Capítulo I / X
A noite era escura; mais escura do que o habitual; mais
medonha do que o habitual; mais sombria do que o habitual. Seu hálito quente e
húmido envolvia as pedras da calçada, os bancos de jardim, as árvores enrugadas
e até os velhos olhares cansados dos bêbedos noctívagos, que cambaleavam pelas
ruas e vomitavam nas valetas. Foi nessa noite exasperante que aquela voz
inquieta, que se esconde nos subterrâneos encefálicos de todos os seres humanos
chamou, pela primeira vez, António Seco; um escultor em início de carreira que,
apesar do anonimato a nível nacional, gozava de alguma popularidade na sua
terra-natal, a recém-denominada cidade de Quimera.
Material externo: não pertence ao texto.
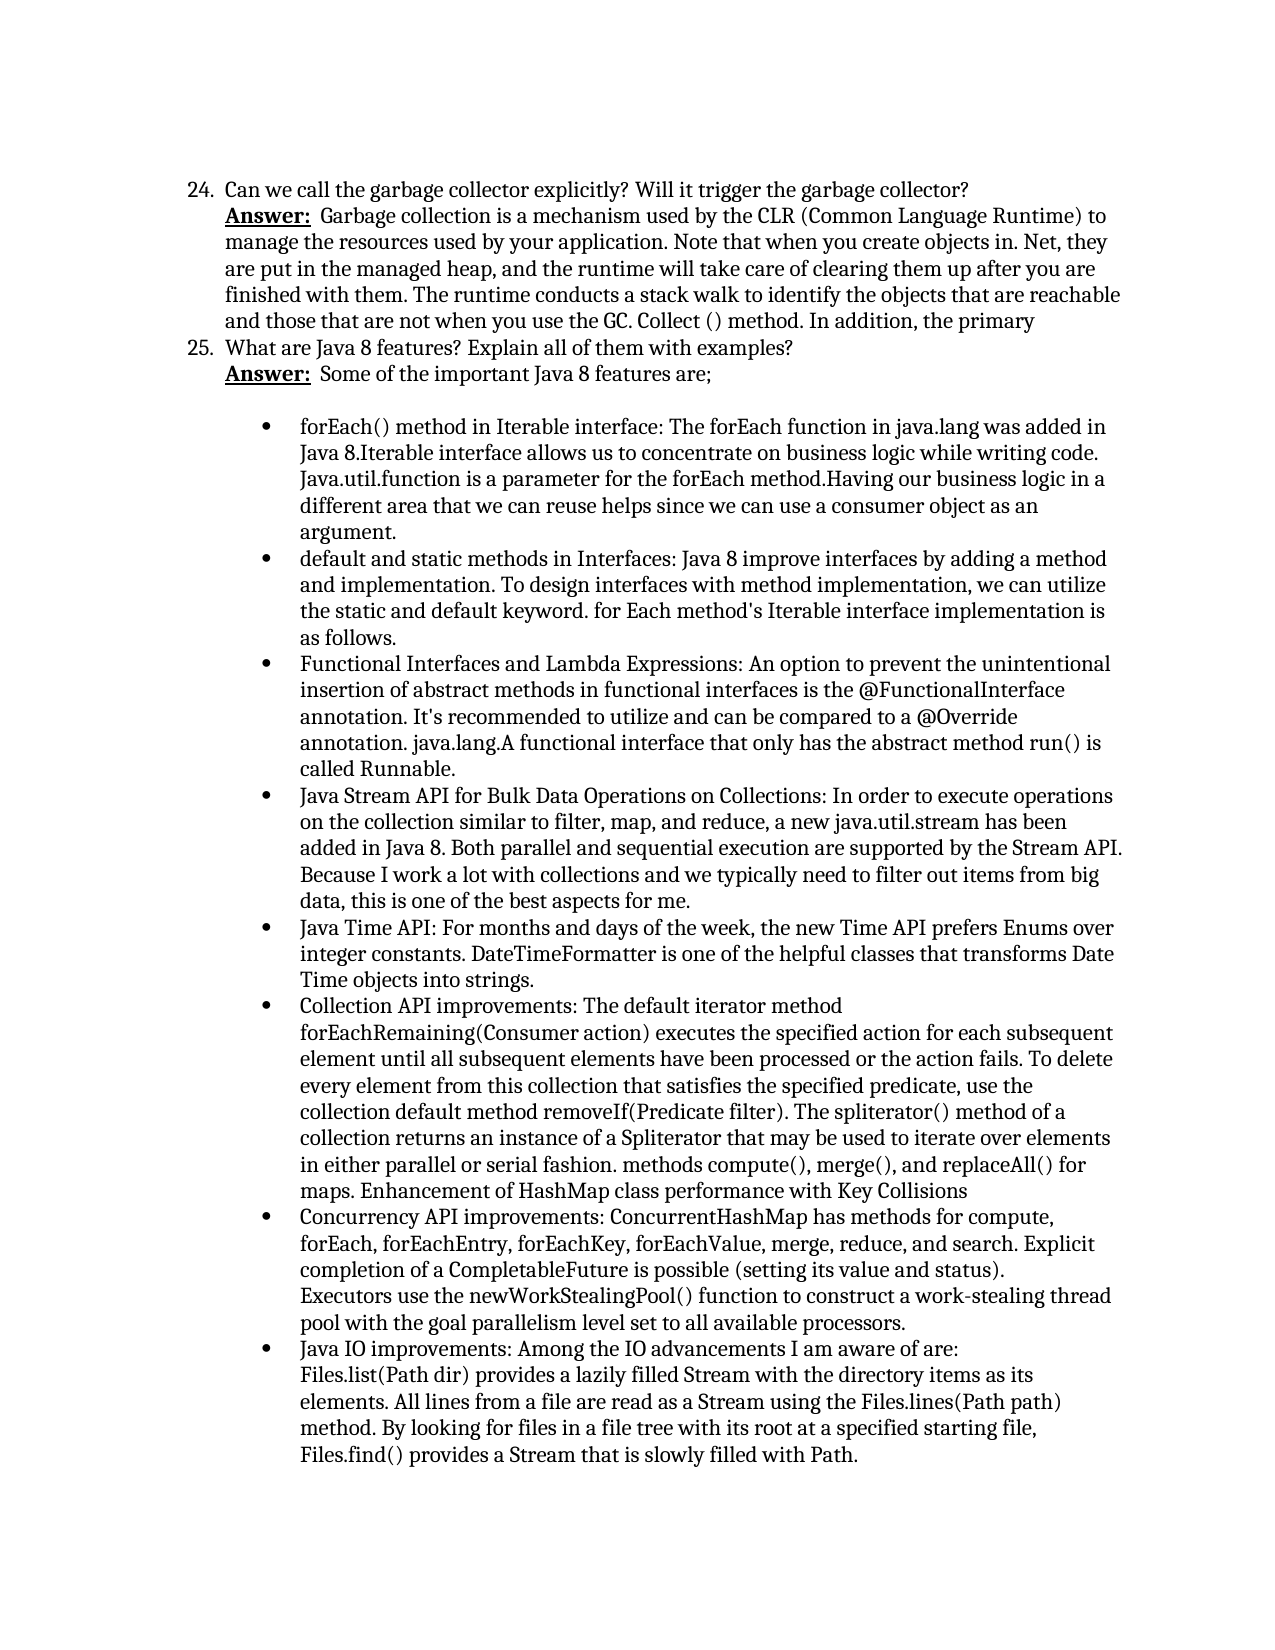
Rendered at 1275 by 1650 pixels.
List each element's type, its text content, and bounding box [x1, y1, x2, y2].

list Can we call the garbage collector explicitly? Will it trigger the garbage collector? [187, 176, 1125, 203]
list Java Stream API for Bulk Data Operations on Collections: In order to execute operations on the collection similar to filter, map, and reduce, a new java.util.stream has been added in Java 8. Both parallel and sequential execution are supported by the Stream API. Because I work a lot with collections and we typically need to filter out items from big data, this is one of the best aspects for me. [262, 782, 1125, 914]
list Java Time API: For months and days of the week, the new Time API prefers Enums over integer constants. DateTimeFormatter is one of the helpful classes that transforms Date Time objects into strings. [262, 914, 1125, 993]
list Files.list(Path dir) provides a lazily filled Stream with the directory items as its elements. All lines from a file are read as a Stream using the Files.lines(Path path) method. By looking for files in a file tree with its root at a specified starting file, Files.find() provides a Stream that is slowly filled with Path. [300, 1362, 1125, 1468]
list Collection API improvements: The default iterator method forEachRemaining(Consumer action) executes the specified action for each subsequent element until all subsequent elements have been processed or the action fails. To delete every element from this collection that satisfies the specified predicate, use the collection default method removeIf(Predicate filter). The spliterator() method of a collection returns an instance of a Spliterator that may be used to iterate over elements in either parallel or serial fashion. methods compute(), merge(), and replaceAll() for maps. Enhancement of HashMap class performance with Key Collisions [262, 993, 1125, 1204]
text Answer: Garbage collection is a mechanism used by the CLR (Common Language Runtime) to manage the resources used by your application. Note that when you create objects in. Net, they are put in the managed heap, and the runtime will take care of clearing them up after you are finished with them. The runtime conducts a stack walk to identify the objects that are reachable and those that are not when you use the GC. Collect () method. In addition, the primary [225, 203, 1125, 334]
list default and static methods in Interfaces: Java 8 improve interfaces by adding a method and implementation. To design interfaces with method implementation, we can utilize the static and default keyword. for Each method's Iterable interface implementation is as follows. [262, 545, 1125, 651]
list Functional Interfaces and Lambda Expressions: An option to prevent the unintentional insertion of abstract methods in functional interfaces is the @FunctionalInterface annotation. It's recommended to utilize and can be compared to a @Override annotation. java.lang.A functional interface that only has the abstract method run() is called Runnable. [262, 651, 1125, 782]
text Answer: Some of the important Java 8 features are; [225, 361, 1125, 387]
list Java IO improvements: Among the IO advancements I am aware of are: [262, 1336, 1125, 1362]
list What are Java 8 features? Explain all of them with examples? [187, 334, 1125, 361]
list forEach() method in Iterable interface: The forEach function in java.lang was added in Java 8.Iterable interface allows us to concentrate on business logic while writing code. Java.util.function is a parameter for the forEach method.Having our business logic in a different area that we can reuse helps since we can use a consumer object as an argument. [262, 413, 1125, 545]
list Concurrency API improvements: ConcurrentHashMap has methods for compute, forEach, forEachEntry, forEachKey, forEachValue, merge, reduce, and search. Explicit completion of a CompletableFuture is possible (setting its value and status). [262, 1204, 1125, 1283]
list Executors use the newWorkStealingPool() function to construct a work-stealing thread pool with the goal parallelism level set to all available processors. [300, 1283, 1125, 1336]
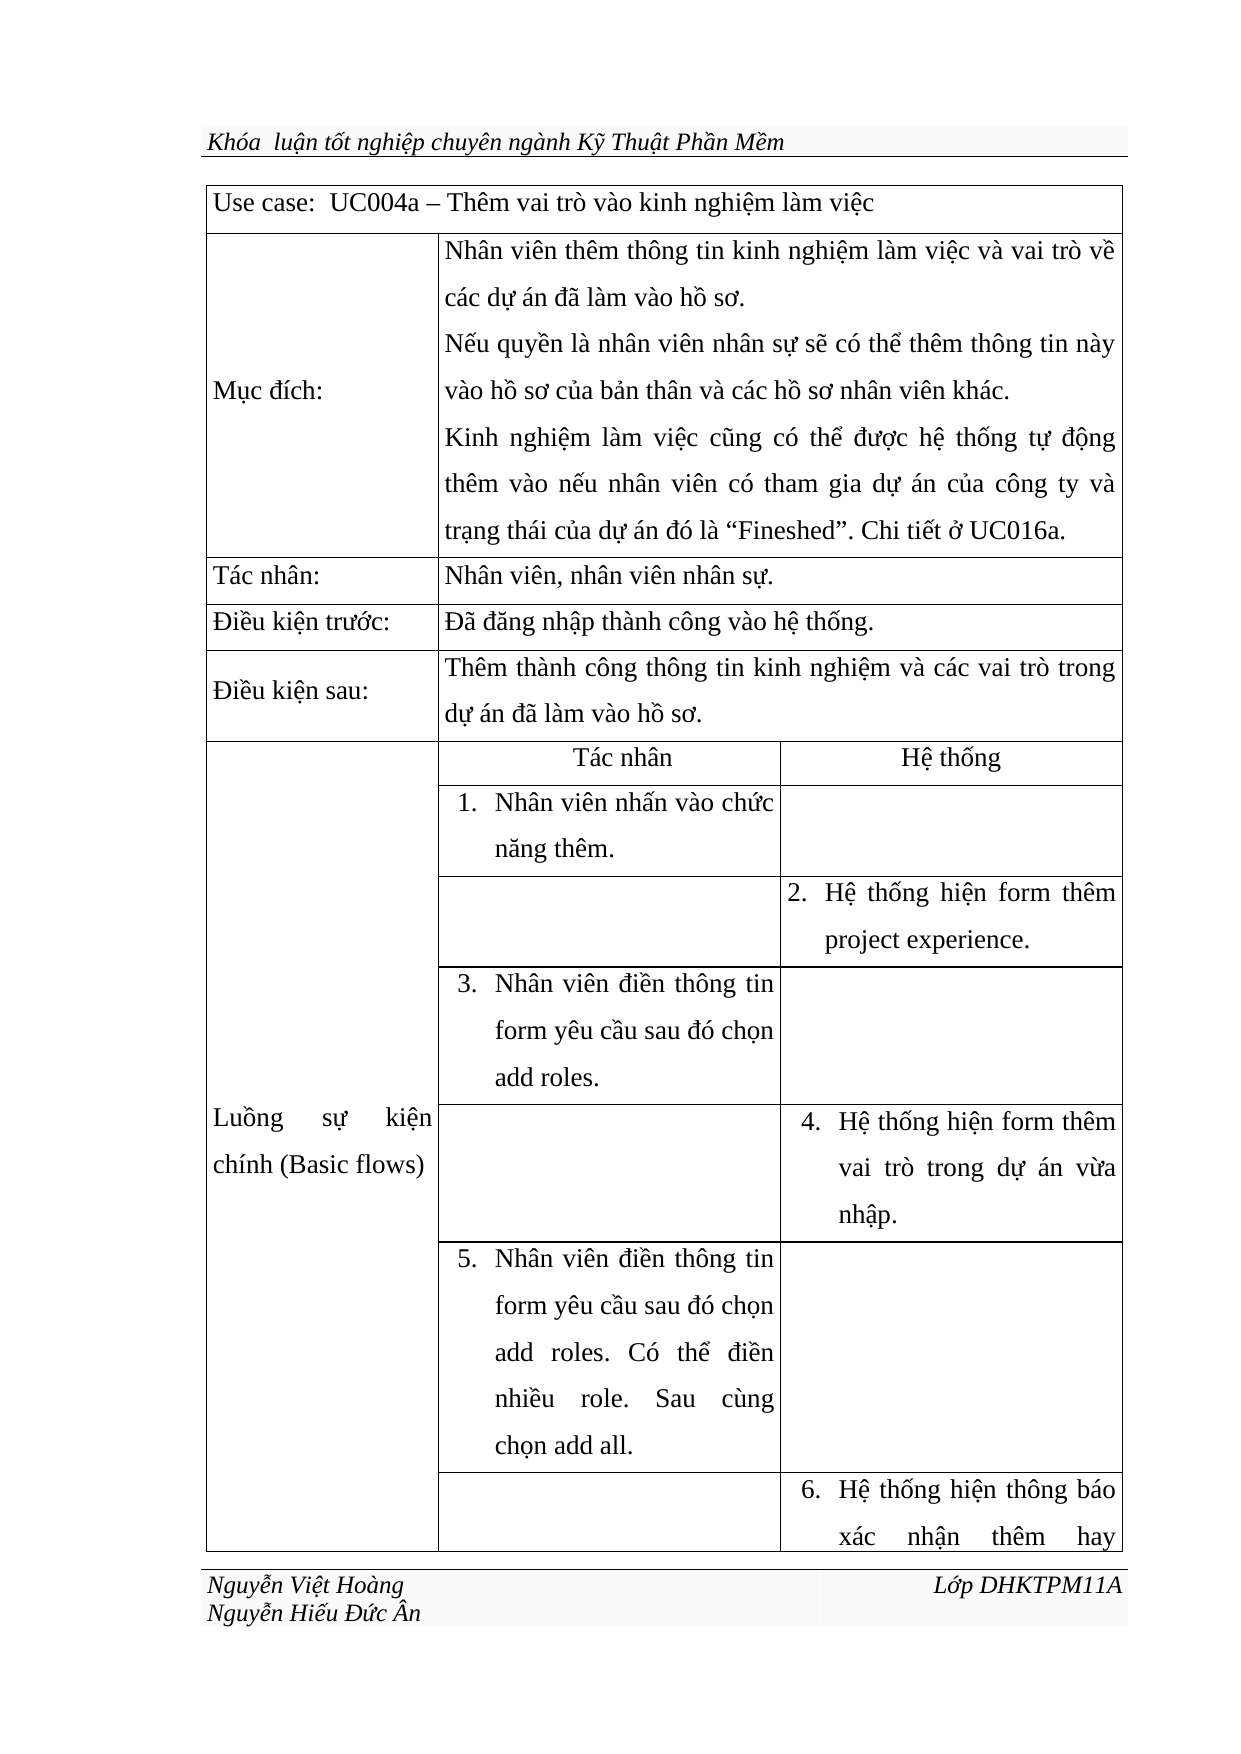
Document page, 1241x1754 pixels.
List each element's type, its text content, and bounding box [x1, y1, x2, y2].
Estávamos em 1999 e esta pequena e asfixiante localidade
não fugia àquela velha inquietude, que caracteriza qualquer momento de
transição; tal como um novo regime, uma
nova moeda, um final de século, ou até um final de milénio.
Mais do que
qualquer outra coisa, António Seco era um observador. Talvez as suas
esculturas fossem o reflexo de uma percepção exacerbada pela avidez de
estímulos, talvez fossem apenas uma forma de fugir à rotina, ou talvez fossem
apenas uma forma de rotina.
Ao procurar o cansaço através de uma clandestina caminhada
nocturna, António Seco ouviu um silvo; um sussurro quente, doce e rouco que lhe
era mais do que familiar; era já um frémito de sua voz, uma reminiscência de
sua memória maltratada por lentas mussitações e melancólicas vozes sensuais,
que o atraiam e o impeliam a beijar aquele som adocicado de carne, férrea de
sangue e de promessas. Obsessões de seu instinto, murmúrios de seu peito, medo versus
atracção. União com a noite e com a solidão do nada e do desconhecido.